Artistes, am I right???  ;-)

02 May 2019

Just Don't Tell Me About These Things If You Know Me

One of my co-workers is having twins in a few weeks.  She already has a 2 1/2 year old little boy, and was not planning to have any more children, so she is not very happy about the whole thing.  You might think, well, there are ways to prevent that from happening, but she admittedly was not paying attention.

To her credit, even with her first child, she was not super into being pregnant, and did not talk about it all day every day.  She clearly loves her little boy, and we all like hearing stories about him, mostly because she also discusses other topics.  So she is actually fine.  It's everyone else that is talking about it all of the time, and driving everyone in our department crazy (even the one woman whose "true goal" in life is to be pregnant at least four times).

And during this time of having to listen to everyone question her about things even if/when she clearly doesn't want to talk about it, I have been reminded of a few things that people say/do that make me want to scream (at a minimum).

In honor of Three on Thursday, here we go.

1.  Baby bump.  I think it's supposed to be cutesy, but it's not.  It's really just annoying.  Especially when the person having the baby hates the term but has to hear it over and over.  My co-worker cringes every time someone says it to her, and I do not blame her one bit.

2.  Babymoon. This is apparently something prospective parents just absolutely must do.  It's a trip for just the two of them  before the baby comes - their last time to spend together as a couple.  When the aforementioned co-worker was asked with her first baby if they were taking a babymoon, she first asked what it was, and then answered that they couldn't afford it.  The person who asked then responded, "Well, can't either of your parents pay for it?"  Which only made it more obnoxious to me.  I don't care if people take such a trip, but call it that - a trip, vacation, getaway, etc.

3.  Gender reveal parties.  OH MY GOD PLEASE SPARE ME.  This is when people have a party to reveal whether they are having a boy or a girl.  There are various permutations, but often an envelope is given to a baker with a note from the doctor's office saying the gender of the baby (even the parents don't know!), who then makes the cake with pink or blue filling.  Then the parents find out at the same time that their guests do whether it's a boy or a girl, and festivities ensue!  I thought wedding and baby showers were annoying, but this pushes them way out of contention.  I have been invited to two of these in the last couple of years, and have sent regrets each time because I. Just. Cannot.

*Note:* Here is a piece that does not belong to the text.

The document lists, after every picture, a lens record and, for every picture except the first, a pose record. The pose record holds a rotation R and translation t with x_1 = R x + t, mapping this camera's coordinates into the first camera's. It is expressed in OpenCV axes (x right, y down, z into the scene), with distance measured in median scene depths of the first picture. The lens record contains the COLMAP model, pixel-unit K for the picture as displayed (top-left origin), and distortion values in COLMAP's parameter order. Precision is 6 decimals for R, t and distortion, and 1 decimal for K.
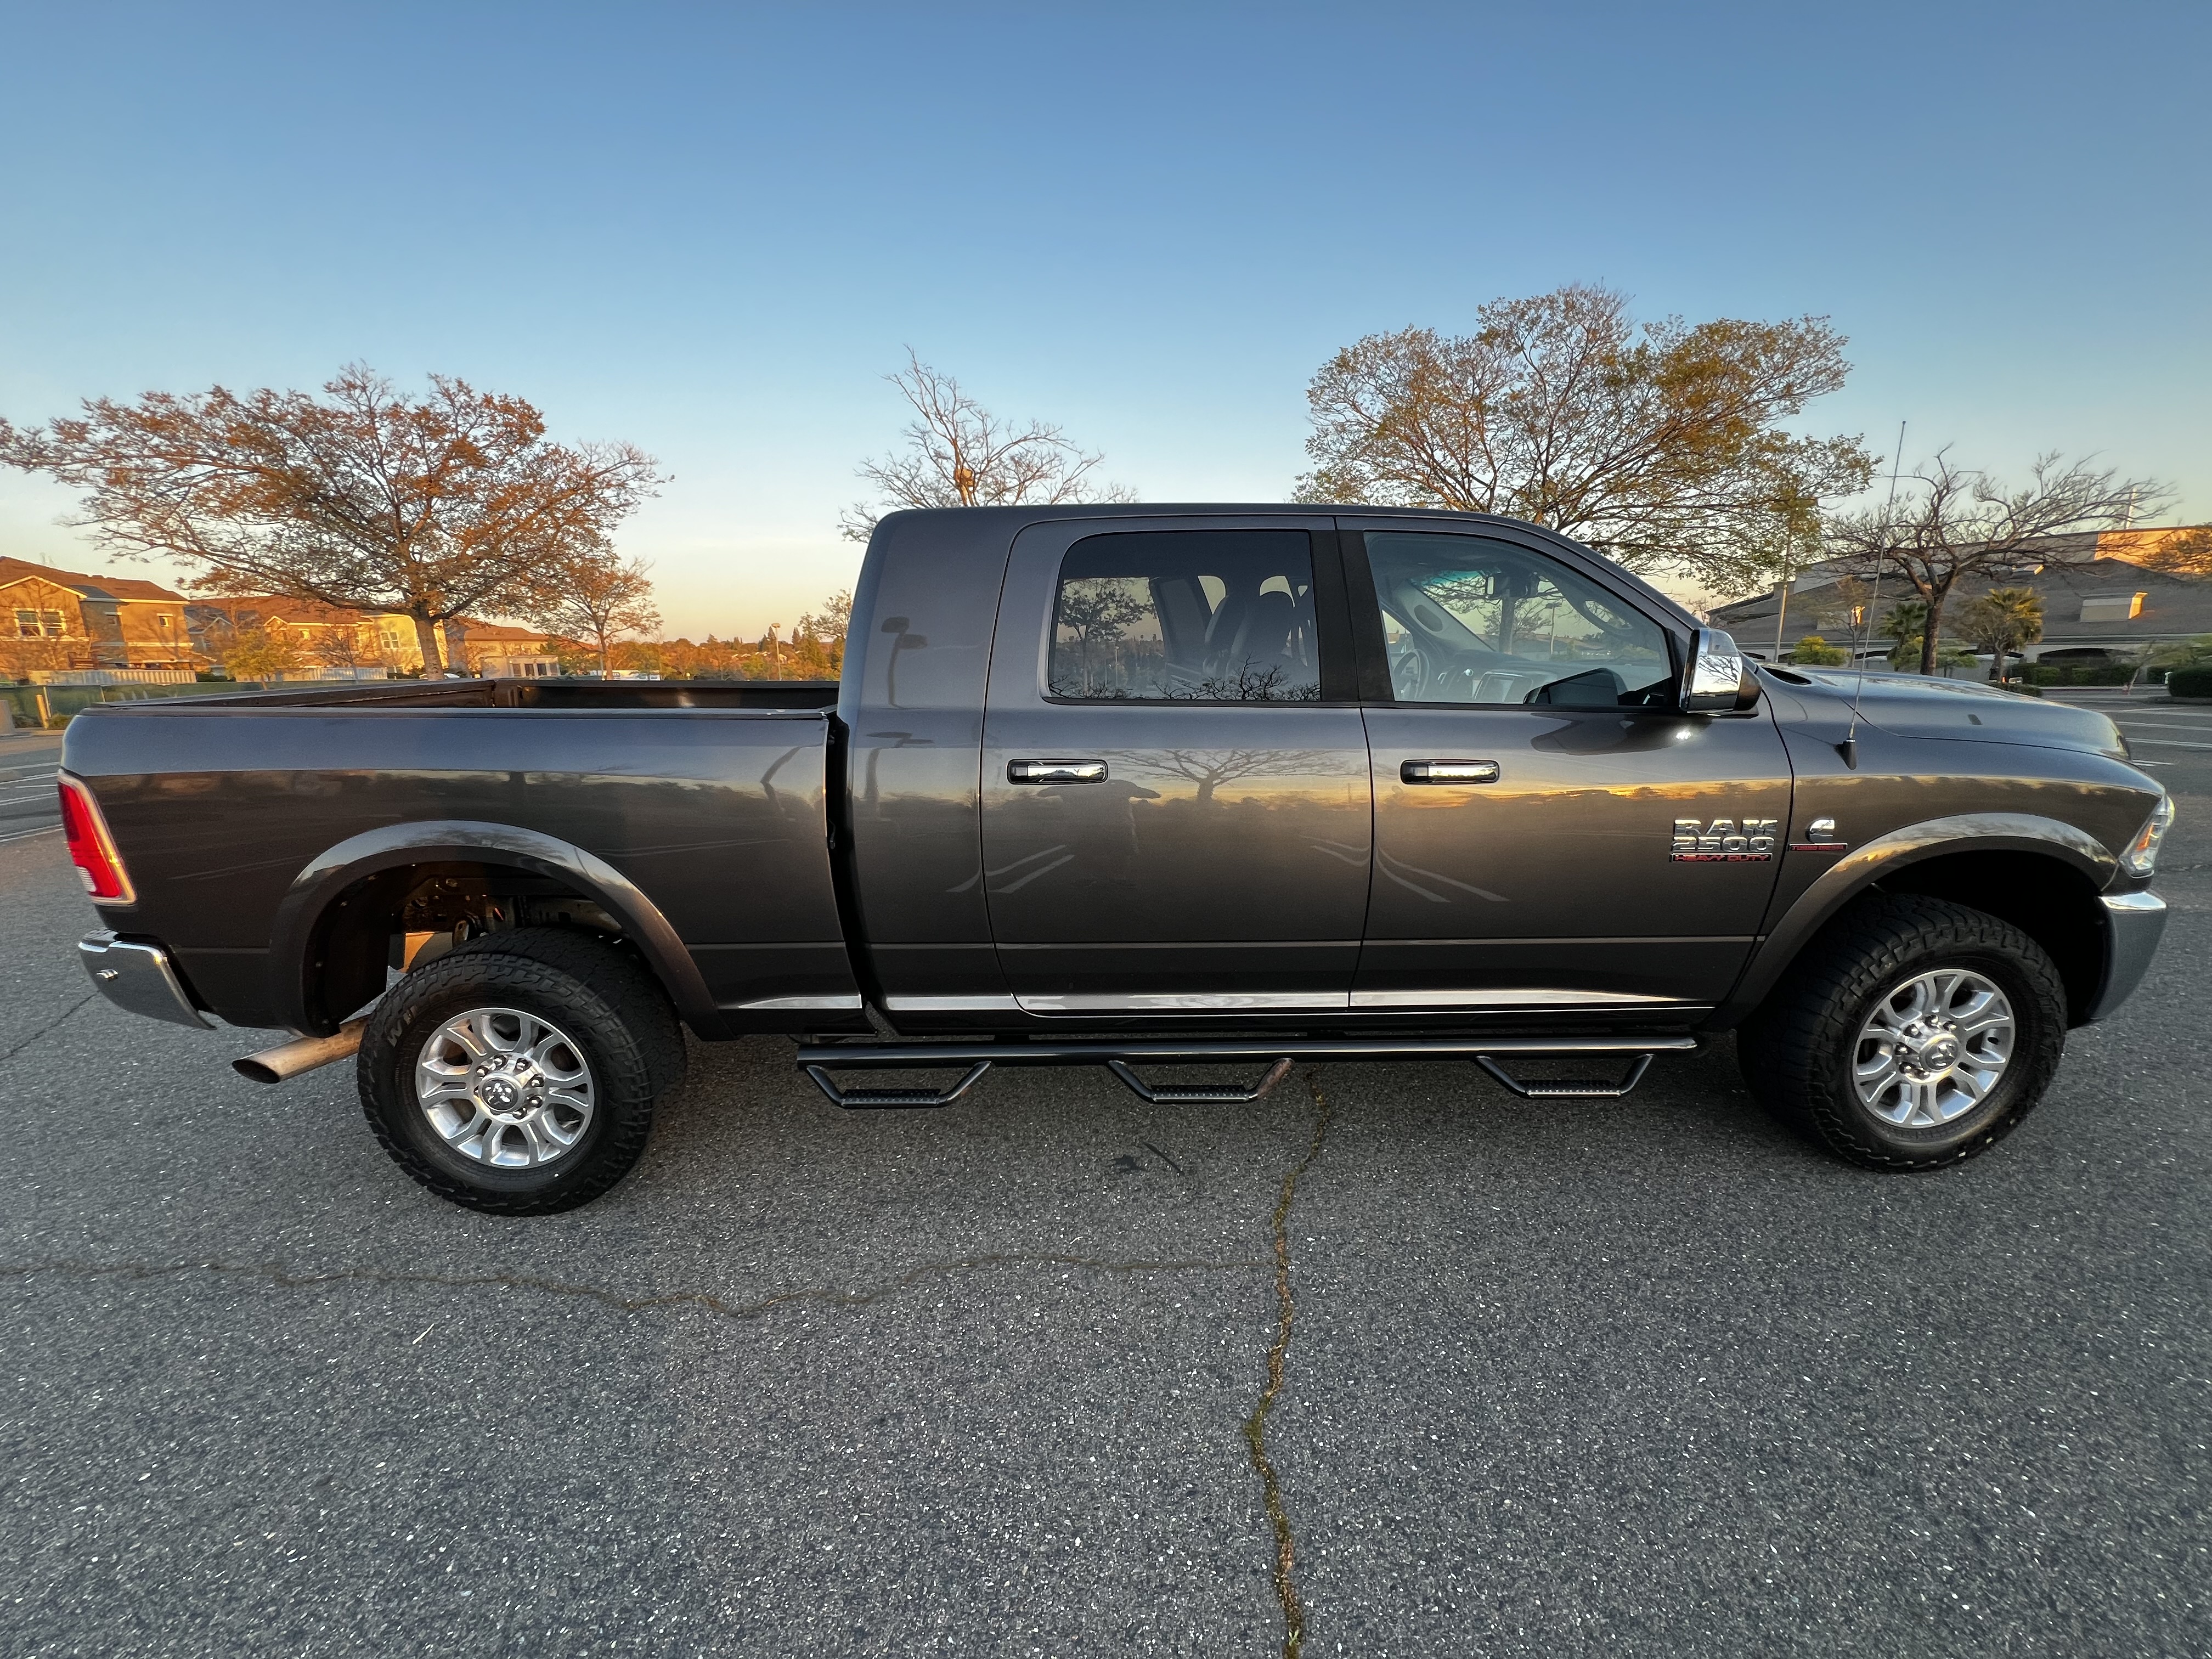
lens RADIAL K [[887.1, 0, 1106.8], [0, 887.1, 832.5], [0, 0, 1]] dist [-0.004144, 0.000868]
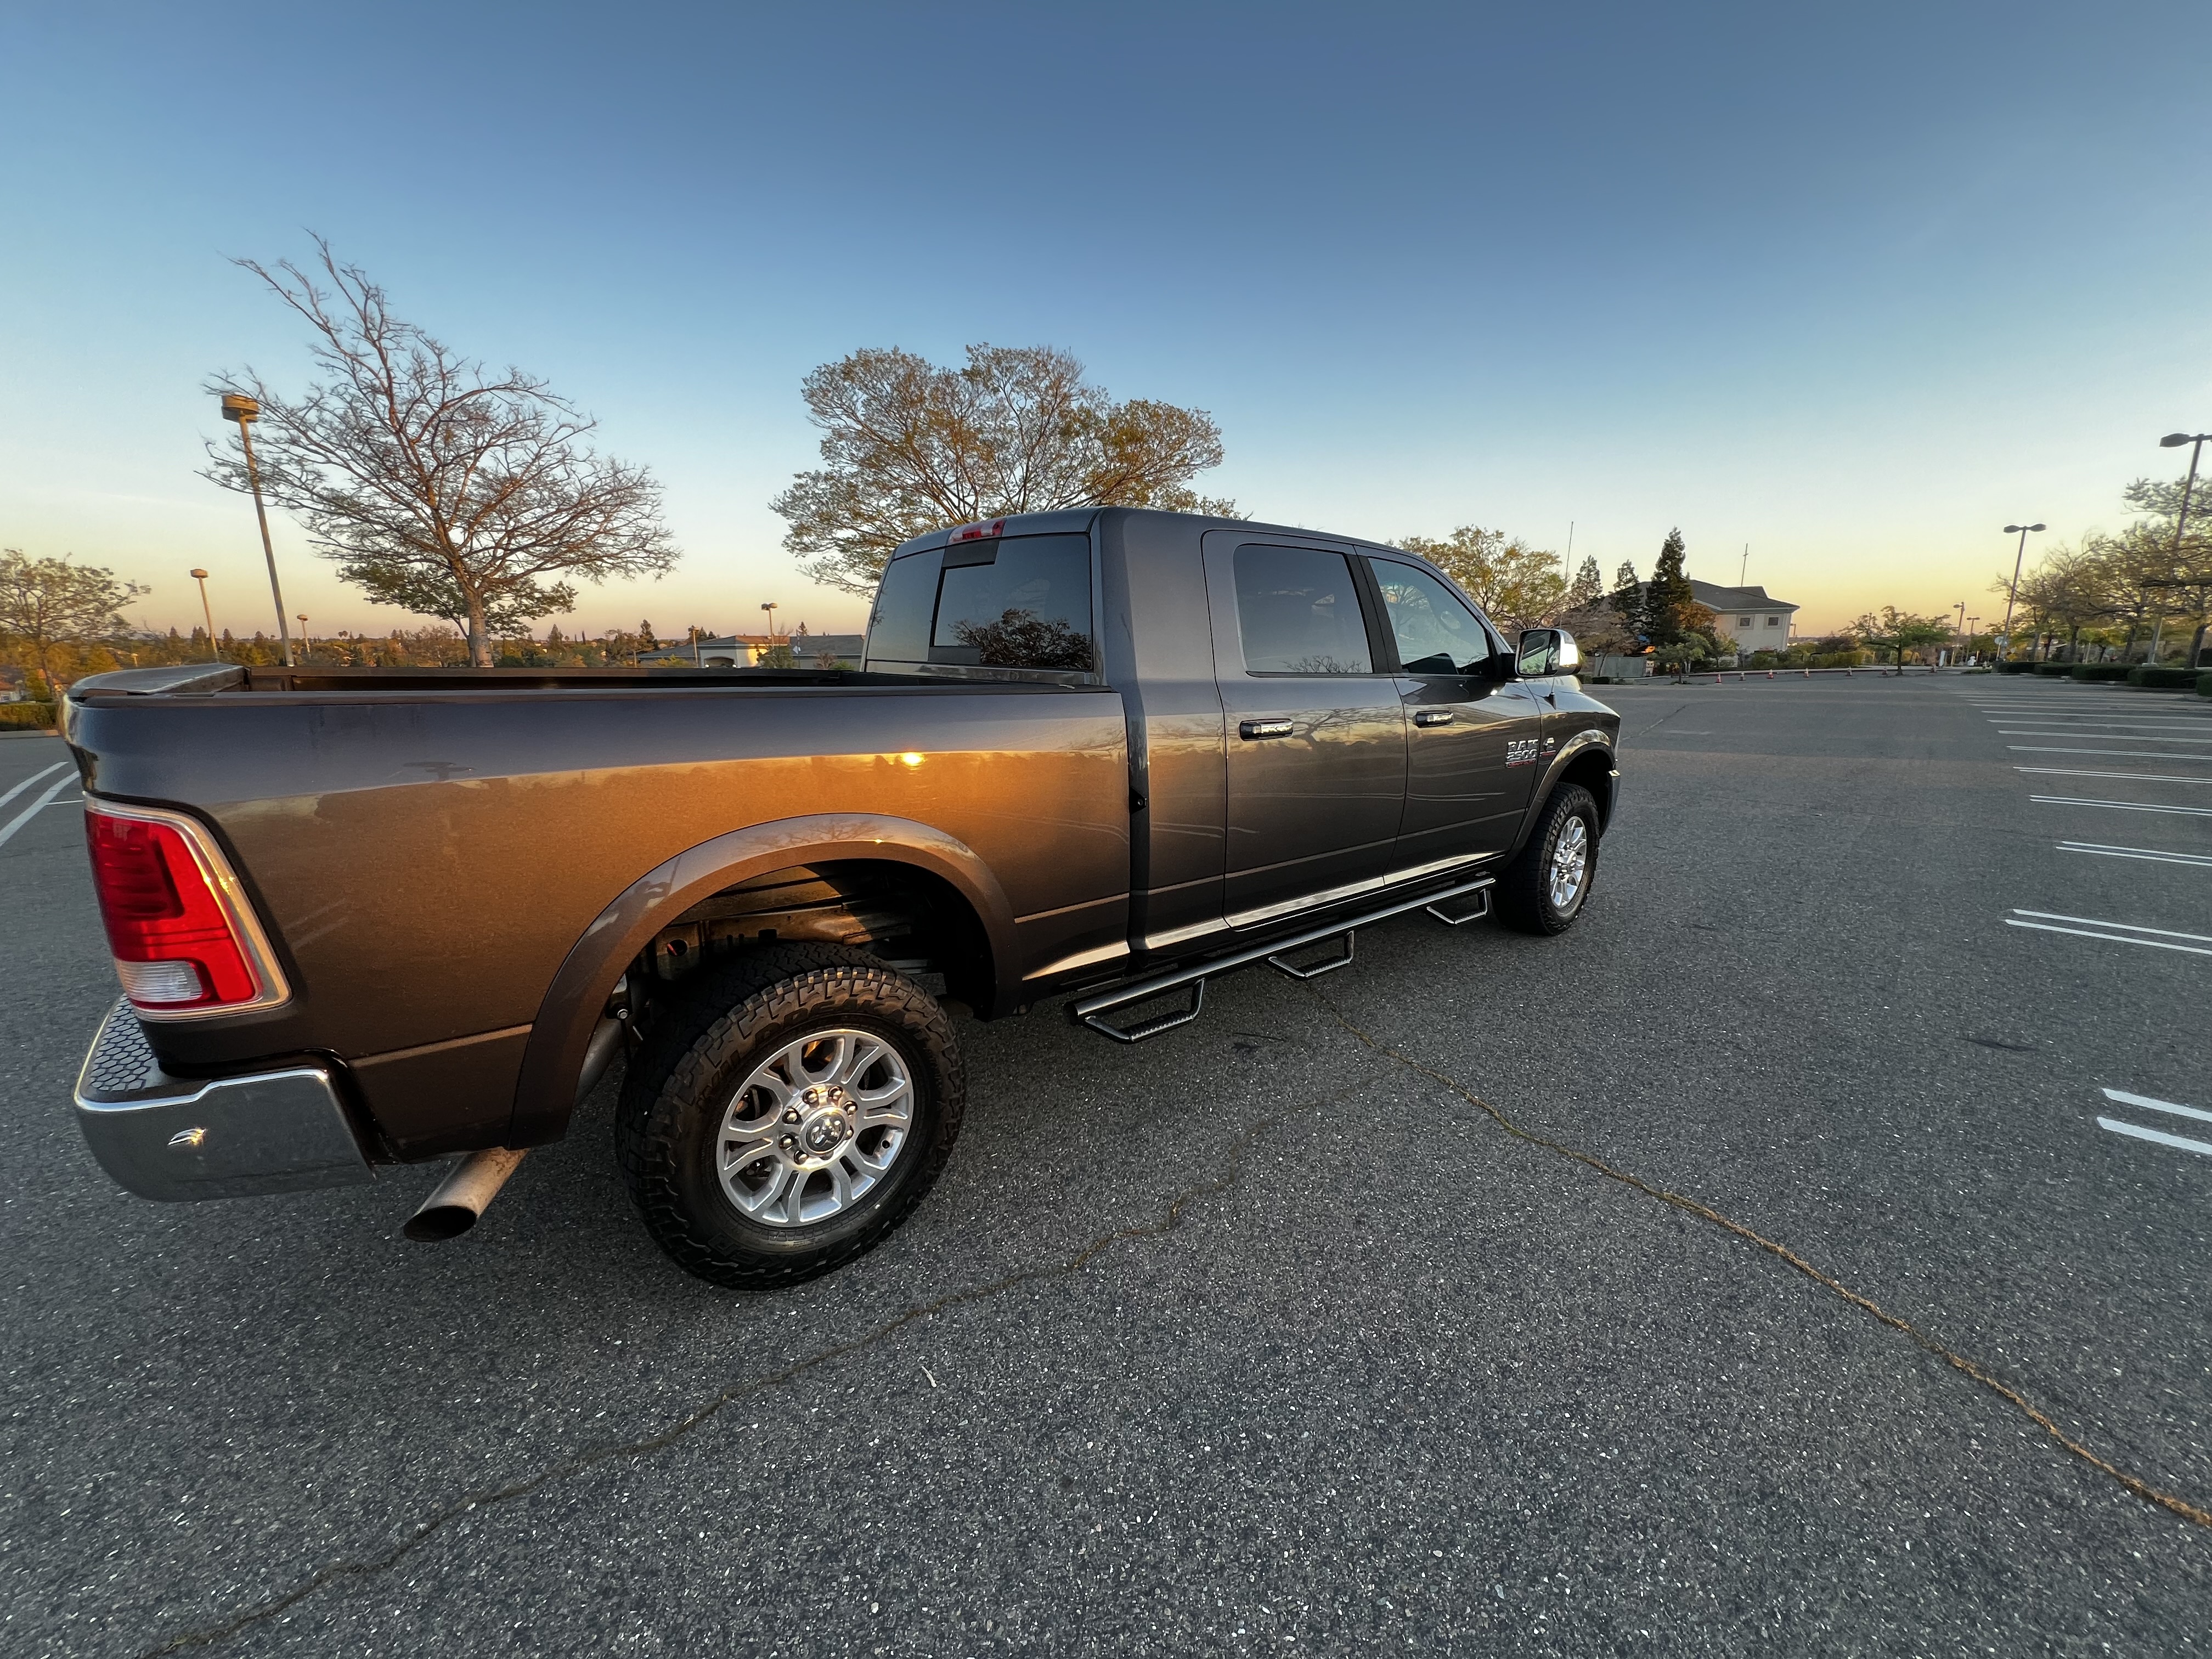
lens RADIAL K [[887.1, 0, 1108.1], [0, 887.1, 828.8], [0, 0, 1]] dist [-0.004144, 0.000868]
pose [[0.781959, -0.112206, 0.613147, -0.946659], [0.117009, 0.992601, 0.032422, 0.005419], [-0.612249, 0.046391, 0.789303, 0.128616]]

As I said, I have been invited to two gender reveal parties, and one of my very own nieces and her husband have gone on a babymoon.  I know plenty of people think this is all just the best stuff in the world, and so whimsical, and fun, etc., etc.  And I know I'm a weirdo, because when I was getting married if anyone told me they wanted to throw me a shower, I told them I would not be attending, because I absolutely hate them - this caused much consternation, and people kept asking my mother if something was wrong with me ("Just what's been wrong with her for her entire life, I guess," was usually her answer).  So it's not like I haven't been exposed to any of this stuff before, it's just that I think it's stupid, and so, if you are planning to say or do any of these things at all, just please don't tell me.